Ich haste durch die Gänge der Pariser Oper mit ihm. Aus der Ferne wehen Orchesterklänge zu mir heran. Mir ist mulmig bis in die Knochen, doch Falcon schreitet unbeirrt weiter voran und ich muss mich eilen, um nicht verloren zu gehen. Wir folgen einer Spur, vielleicht auch dem, der sie gelegt hat, noch sind wir ahnungslos. Diesmal erwacht ein Bild von Edgar Degas zum Leben. Seine anmutigen Balletttänzerinnen, sie treten aus den Schatten hinter dem Bühnenvorhang …

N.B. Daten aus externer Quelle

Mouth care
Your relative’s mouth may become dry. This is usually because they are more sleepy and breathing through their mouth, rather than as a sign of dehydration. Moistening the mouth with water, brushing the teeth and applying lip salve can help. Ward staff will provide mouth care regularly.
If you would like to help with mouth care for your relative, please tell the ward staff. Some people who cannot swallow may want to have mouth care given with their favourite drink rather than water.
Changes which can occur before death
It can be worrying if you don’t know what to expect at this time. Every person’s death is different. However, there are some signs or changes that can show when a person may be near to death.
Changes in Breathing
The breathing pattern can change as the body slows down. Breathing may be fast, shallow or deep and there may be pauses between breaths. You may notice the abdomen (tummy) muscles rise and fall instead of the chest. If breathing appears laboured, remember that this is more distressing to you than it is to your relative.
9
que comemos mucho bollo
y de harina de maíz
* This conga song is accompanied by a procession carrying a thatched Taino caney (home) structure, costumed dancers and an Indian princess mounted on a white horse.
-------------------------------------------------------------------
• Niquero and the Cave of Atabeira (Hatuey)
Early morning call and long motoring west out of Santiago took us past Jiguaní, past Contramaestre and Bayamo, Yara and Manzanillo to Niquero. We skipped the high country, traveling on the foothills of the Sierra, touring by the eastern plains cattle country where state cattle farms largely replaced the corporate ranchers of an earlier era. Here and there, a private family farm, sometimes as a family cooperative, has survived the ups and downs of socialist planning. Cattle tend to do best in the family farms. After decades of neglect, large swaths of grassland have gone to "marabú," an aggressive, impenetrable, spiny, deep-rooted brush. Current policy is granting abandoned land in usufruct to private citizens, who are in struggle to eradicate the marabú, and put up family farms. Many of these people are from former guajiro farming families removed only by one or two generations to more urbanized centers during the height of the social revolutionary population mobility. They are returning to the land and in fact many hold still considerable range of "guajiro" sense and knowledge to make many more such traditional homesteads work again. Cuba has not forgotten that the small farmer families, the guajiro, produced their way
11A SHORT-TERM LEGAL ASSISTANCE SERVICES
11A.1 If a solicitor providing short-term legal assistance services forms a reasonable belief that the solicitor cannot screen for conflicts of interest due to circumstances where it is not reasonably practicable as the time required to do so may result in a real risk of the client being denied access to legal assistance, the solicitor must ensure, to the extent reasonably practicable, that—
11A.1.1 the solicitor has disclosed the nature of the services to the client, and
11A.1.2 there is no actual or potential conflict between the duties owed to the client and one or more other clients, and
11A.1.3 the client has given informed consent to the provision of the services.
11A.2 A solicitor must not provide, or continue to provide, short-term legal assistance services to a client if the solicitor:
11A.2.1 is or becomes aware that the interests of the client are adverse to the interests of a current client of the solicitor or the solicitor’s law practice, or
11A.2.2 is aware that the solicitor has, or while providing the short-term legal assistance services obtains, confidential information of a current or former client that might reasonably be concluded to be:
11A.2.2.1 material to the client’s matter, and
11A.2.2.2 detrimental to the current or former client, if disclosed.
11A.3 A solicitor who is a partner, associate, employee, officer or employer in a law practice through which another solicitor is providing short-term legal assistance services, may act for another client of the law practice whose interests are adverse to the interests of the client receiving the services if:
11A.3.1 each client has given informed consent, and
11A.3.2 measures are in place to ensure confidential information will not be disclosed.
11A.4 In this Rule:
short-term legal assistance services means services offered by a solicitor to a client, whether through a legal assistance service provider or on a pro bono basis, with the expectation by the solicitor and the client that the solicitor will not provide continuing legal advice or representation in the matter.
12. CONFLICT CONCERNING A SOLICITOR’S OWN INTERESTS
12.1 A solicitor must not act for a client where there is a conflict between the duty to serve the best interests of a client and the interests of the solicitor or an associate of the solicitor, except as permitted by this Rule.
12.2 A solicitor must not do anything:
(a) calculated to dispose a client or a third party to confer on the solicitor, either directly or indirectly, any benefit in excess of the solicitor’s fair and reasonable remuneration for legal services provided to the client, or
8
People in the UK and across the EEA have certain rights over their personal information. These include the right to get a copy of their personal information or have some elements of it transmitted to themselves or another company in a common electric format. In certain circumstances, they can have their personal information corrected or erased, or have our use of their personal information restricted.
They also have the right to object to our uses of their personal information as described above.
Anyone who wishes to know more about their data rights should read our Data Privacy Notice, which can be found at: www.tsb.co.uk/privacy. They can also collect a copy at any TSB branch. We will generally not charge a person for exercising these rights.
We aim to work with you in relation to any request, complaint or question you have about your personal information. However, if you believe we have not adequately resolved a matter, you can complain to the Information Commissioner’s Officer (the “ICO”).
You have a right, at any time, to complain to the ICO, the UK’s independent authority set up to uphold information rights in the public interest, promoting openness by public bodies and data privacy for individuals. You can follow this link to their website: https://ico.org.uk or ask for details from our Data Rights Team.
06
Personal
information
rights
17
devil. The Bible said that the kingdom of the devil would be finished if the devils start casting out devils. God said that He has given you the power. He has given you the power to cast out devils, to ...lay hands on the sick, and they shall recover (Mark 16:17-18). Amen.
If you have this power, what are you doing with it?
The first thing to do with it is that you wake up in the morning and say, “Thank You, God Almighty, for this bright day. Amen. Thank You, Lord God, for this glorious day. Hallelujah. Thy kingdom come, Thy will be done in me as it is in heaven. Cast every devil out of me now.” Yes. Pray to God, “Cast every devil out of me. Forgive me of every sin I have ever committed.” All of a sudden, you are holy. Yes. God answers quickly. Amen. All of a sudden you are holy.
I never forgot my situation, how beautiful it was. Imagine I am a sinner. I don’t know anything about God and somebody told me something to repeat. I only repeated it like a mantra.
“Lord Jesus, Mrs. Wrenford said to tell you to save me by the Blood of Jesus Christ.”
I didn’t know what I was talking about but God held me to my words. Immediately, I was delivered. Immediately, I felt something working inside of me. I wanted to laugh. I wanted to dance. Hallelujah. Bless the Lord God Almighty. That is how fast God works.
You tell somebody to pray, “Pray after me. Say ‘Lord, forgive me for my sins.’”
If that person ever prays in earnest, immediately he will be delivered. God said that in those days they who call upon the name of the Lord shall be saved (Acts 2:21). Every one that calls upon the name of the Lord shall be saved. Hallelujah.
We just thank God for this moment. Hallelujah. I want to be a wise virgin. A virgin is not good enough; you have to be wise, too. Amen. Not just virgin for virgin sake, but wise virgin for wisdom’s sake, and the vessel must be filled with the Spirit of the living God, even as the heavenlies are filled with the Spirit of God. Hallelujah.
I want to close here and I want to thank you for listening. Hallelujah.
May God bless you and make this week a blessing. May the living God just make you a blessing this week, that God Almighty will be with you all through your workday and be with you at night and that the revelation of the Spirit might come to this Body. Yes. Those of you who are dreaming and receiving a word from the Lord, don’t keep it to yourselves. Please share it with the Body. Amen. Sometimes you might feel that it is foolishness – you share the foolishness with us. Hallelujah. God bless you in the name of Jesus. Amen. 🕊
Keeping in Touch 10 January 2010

“Ging es nicht darum, diesen einen Moment schneller zu sein als die Wirklichkeit? Das war doch das Wesen des Impressionismus – die ganze Idee, die dahinter stand. Die sterbende Sekunde einzufangen, ehe sie sich ihrer eigenen Vergänglichkeit gewahr wurde.”
Textzitat Leif Karpe Der Mann, der in die Bilder fiel
Schade, auch diese Geschichte endet, wie eine jede es tut. Aber wer weiß. Ein nächstes Abenteuer für Peter und mich könnte sich schon ergeben. Also ich, ich wäre gern dabei, Herr Karpe!
Mensch, Dorothee, was für eine Ehre! Ich bin ganz gerührt und freue mich sehr. Ich hoffe der ein oder andere Tipp kann Dich am Ende auch genauso begeistern wie mich. Der Austausch mit Dir, und Deine Rückmeldungen, machen mir immer eine große Freude. LG von Petra
Liebe Petra!
Ich habe jetzt auf meinem Smartphone unter “Galerie” ein Album, das sich “Petras Buchempfehlungen” nennt…
Da hinein kommt auch dieses interessante Buch!